Colorectal Cancer (Colon Carcinoma): Diagnostic Tests

In colon carcinoma, a distinction is made between an examination program for early detection (colorectal cancer screening, see Cancer Screening Measure below) and an examination program for confirming the diagnosis. In addition, several examinations are required preoperatively. In the following, the examinations for confirming the diagnosis and preoperatively are discussed in more detail. Mandatory medical device diagnostics.

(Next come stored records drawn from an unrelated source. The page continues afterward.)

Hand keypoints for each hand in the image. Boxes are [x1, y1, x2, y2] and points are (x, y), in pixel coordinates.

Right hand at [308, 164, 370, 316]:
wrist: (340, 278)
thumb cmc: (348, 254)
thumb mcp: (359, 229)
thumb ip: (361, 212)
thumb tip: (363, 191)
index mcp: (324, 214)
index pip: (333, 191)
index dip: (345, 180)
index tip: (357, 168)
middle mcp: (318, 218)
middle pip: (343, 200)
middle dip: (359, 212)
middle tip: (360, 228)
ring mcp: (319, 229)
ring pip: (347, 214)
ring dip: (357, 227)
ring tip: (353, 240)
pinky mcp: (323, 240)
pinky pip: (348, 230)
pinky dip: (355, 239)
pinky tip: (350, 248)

  • Colonoscopy*, (complete) if necessary with biopsies (tissue samples) of the intestinal mucosa [gold standard] – Indications (areas of application):
    • In HNPCC patients, first examination from the age of 25 years/at the latest 5 years before the youngest age of onset of the disease in the family, examination at one-year intervals.
    • If colon or rectal cancer is suspected.
  • Abdominal sonography* (ultrasound examination of the abdominal organs) – in colon or rectal cancer.
  • X-ray of the thorax* (X-ray thorax / chest), in two planes – in colon or rectal cancer.
  • Rigid rectoscopy (rectoscopy)* – for rectal cancer (rectal cancer).
  • MR (CT) pelvis with indication of the distance of the tumor to the mesorectal fascia* – in rectal cancer (rectal cancer).
  • Rectal endosonography* (internal ultrasound examination) for localized tumor – for rectal cancerNote: Endosonography can be used to reliably determine tumor infiltration (tumor penetration) into the intestinal wall. A decision on whether or not surgery should be performed for rectal cancer is thus possible by an experienced examiner.
  • Computed tomography (CT) of the pelvis (pelvic CT)* .
    • In the case of incomplete colonoscopy due to a stenosing tumor, CT colonography may also be performed preoperatively.
    • To determine local spread (by means of multislice CT (MSCT)).

* Preoperative spread diagnostics.

Optional medical device diagnostics – depending on the results of the history, physical examination, laboratory diagnostics and obligatory medical device diagnostics – for differential diagnostic clarification.

  • Positron emission tomography (PET; nuclear medicine procedure that allows cross-sectional imaging of living organisms by visualizing the distribution patterns of weak radioactive substances); indications:
    • In patients with resectable liver metastases (daughter tumors of the liver) from colorectal carcinoma, with the goal of avoiding unnecessary laparotomy (abdominal incision).
    • For recurrence diagnosis

    Note: PET-CT should not be performed within 4 weeks of administration of systemic chemotherapy or antibody therapy because sensitivity is significantly reduced (Level of Evidence: A).

  • Cystoscopy (urinary bladder examination) – if tumor infiltration is suspected.
  • X-ray contrast enema (KE) – is hardly used anymore.

Obligatory medical device diagnostics for follow-up:

  • Computed tomography (CT) combined with CEA – to detect recurrence; this approach increased the number of recurrences that could be operated on curatively in a randomized trial. However, a significant benefit on colon cancer or all-cause mortality/overall mortality has not been seen.
  • Whole-body MRI – to detect metastases (daughter tumors) According to one study, whole-body MRI in colorectal or lung cancer is superior to standard multimodality examinations in metastasis diagnosis.

Cancer screening measures (KFEM)

  • ≥ 50 years of age: annual test for fecal occult (invisible) blood (immunological FOBT (iFOBT)).
  • ≥ 55 years of age: every 2 years test for occult blood in the stool, alternatively a maximum of 2 colonoscopies at intervals of 10 years.

Note: A 50-year-old man with high genetic risk, an unhealthy lifestyle and no screening colonoscopy has an estimated absolute risk of 13.4% of developing colorectal cancer within the next 30 years. In women with this constellation, the risk is 10.6%.